With that much style… He’s gotta be European | Photo: GoeVin2a

When it comes to winter outerwear, the pants and jacket you rock is a direct sign of what kind of skier you are.

Related: What Your Ski Poles Say About You As A Person | Ski Stereotypes [Part 2]

From unofficially sponsored Arctery’x skiers who are over 40 and better at climbing than they are shredding, all the way to SAGA riders who are better at spinning than they are turning– here are our way over generalized outerwear stereotypes.

SAGA

The SAGA skier usually skis on Atomic Benchetler’s and is known for their ‘homie’ vibe. The combination of saggy pants and jacket allows unimpeded movement of the arms and legs. With baggy freedom pants and jacket in tow, jibbers can complete ‘corked out’ dub blunt 7’s without any material-based restrictions. However the biggest upside is the fact that you never have to up-tuck if you see Debby Dutton on the slopes. Schwing!

Arctery’x

If you’re not familiar with the Arctery’x brand– you can’t afford it. Which means 40-somethings, trust-funders, and savvy old rich dudes are usually the only ones sporting this gear that is as utilitarian as it is costly.

Unless you’re a climber with a pro deal– at which point the only thing that’ll look good when you’re skiing is the jacket and pant combo.

Descente

Descente was huge in the 80’s and 90’s and if you’re donning their outerwear you fall into one of two categories. The first category includes the teenage skier whose middle class mom gave them a way too old gaper-day onesie to use as their everyday ski jacket. The second category includes the affluent LA skier who frequents Squaw Valley on the holidays and still thinks “my style is timeless.”

Haglöfs

Like the SAGA skier, these skiers like the way they look more than the way they ski. Bright colors pervade the style and if you don’t like the skiing, you’ll be hard pressed to hate the style.

Columbia

Texans had no idea what Gore-Tex was until Columbia started putting it in their jackets.

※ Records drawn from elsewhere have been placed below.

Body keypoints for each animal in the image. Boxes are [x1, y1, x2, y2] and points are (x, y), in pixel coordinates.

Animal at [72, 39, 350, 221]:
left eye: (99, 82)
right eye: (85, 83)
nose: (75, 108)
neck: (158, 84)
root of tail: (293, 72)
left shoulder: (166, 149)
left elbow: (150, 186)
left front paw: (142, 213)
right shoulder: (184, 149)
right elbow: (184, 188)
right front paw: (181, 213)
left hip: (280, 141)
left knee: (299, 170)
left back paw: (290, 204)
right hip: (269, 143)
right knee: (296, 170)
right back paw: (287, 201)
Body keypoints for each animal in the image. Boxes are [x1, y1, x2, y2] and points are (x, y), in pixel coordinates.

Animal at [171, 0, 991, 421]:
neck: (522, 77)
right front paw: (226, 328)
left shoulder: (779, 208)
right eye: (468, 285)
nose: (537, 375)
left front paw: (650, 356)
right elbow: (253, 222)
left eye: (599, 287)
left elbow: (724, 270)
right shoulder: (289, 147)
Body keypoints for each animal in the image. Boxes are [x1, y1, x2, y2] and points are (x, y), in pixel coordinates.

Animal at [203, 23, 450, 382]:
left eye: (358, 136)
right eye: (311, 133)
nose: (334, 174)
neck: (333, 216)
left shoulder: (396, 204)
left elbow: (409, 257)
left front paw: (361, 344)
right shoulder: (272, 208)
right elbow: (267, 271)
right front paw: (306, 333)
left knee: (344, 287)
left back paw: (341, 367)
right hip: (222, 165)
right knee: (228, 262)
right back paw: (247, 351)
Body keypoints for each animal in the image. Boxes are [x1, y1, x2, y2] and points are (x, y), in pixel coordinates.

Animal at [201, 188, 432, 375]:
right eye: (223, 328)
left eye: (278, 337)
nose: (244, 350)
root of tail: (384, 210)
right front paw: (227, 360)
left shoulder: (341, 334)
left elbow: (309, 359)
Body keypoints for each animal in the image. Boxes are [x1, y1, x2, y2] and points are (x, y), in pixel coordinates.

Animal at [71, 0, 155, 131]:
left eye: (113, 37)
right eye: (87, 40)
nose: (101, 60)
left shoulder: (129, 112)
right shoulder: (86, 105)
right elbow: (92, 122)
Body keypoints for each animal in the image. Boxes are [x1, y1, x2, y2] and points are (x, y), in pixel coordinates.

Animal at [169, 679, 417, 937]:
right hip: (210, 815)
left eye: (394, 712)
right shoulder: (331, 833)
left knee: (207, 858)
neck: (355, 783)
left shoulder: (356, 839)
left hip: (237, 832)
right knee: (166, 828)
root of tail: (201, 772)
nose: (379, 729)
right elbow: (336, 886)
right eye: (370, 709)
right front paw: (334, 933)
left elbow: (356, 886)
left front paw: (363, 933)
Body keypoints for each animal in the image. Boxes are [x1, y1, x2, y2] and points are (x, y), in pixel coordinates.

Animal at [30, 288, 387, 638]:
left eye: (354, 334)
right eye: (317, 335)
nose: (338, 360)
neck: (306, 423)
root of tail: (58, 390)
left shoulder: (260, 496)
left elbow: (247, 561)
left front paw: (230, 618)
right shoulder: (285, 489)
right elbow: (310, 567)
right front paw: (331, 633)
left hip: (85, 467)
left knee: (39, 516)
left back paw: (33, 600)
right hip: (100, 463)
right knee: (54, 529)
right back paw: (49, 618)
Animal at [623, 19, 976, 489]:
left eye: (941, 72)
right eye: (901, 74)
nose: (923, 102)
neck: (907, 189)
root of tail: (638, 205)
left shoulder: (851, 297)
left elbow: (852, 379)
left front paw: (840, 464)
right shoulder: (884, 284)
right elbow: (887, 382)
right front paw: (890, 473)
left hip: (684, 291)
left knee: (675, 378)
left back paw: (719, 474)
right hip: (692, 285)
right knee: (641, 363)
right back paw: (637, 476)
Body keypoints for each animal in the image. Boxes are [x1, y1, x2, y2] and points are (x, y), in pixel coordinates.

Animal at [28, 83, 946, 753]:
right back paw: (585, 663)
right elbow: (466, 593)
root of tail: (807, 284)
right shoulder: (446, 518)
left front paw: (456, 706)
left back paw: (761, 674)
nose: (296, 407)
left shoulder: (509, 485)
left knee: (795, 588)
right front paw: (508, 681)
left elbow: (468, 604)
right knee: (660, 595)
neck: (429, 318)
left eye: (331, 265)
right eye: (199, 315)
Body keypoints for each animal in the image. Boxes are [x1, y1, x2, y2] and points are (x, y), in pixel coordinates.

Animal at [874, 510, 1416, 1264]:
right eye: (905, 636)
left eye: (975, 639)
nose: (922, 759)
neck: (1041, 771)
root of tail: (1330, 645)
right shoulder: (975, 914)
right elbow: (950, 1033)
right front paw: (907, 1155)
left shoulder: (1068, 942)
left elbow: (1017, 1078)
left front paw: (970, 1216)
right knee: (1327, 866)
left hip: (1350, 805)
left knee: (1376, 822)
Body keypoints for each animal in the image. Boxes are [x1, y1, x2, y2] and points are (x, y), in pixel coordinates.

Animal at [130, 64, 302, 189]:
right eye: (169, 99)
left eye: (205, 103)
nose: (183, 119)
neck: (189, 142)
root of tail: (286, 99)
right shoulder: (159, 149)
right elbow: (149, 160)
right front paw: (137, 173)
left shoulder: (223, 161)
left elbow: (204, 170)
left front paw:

Now, Texans are warm and toast with the exception of their frozen feet that are being strangled by three pairs of cotton socks stuffed into their ski boots.

Carhartt

Carhartt onesie is only reserved for the most hardened of skiers. These skiers can’t be found at Jackson Hole or Squaw Valley but instead populate mom + pop ski hills like Mt Bohemia in Michigan and Snowshoe in West Virginia. These individuals deserve the utmost respect and should be treated with honor, diginity, and praise.

Starter

Joey ‘Bag O’ Donuts’ Perelli from Newark, NJ wouldn’t be caught dead without his Jets Starter Jacket during his boy’s weekend at “Hunta.” Turns out his buddies feel the same but instead rock their Giants, Ravens, and Buffalo jackets respectively.

Bogner

Only the most stylish and elegant of European skiers have the ability to rock the Bogner look on the snowy slope. Since the beginning, Bogner has been reserved for the likes of James Bond, Queen Elizabeth, and the artist formerly known as “Prince.” If you’re not legendary– don’t even bother.

Patagonia

The Patagonia skier saves up all summer to get a new powslayer jacket and relentlessly preaches enviromental stewardship even though they have 6 of the same jacket in their closet.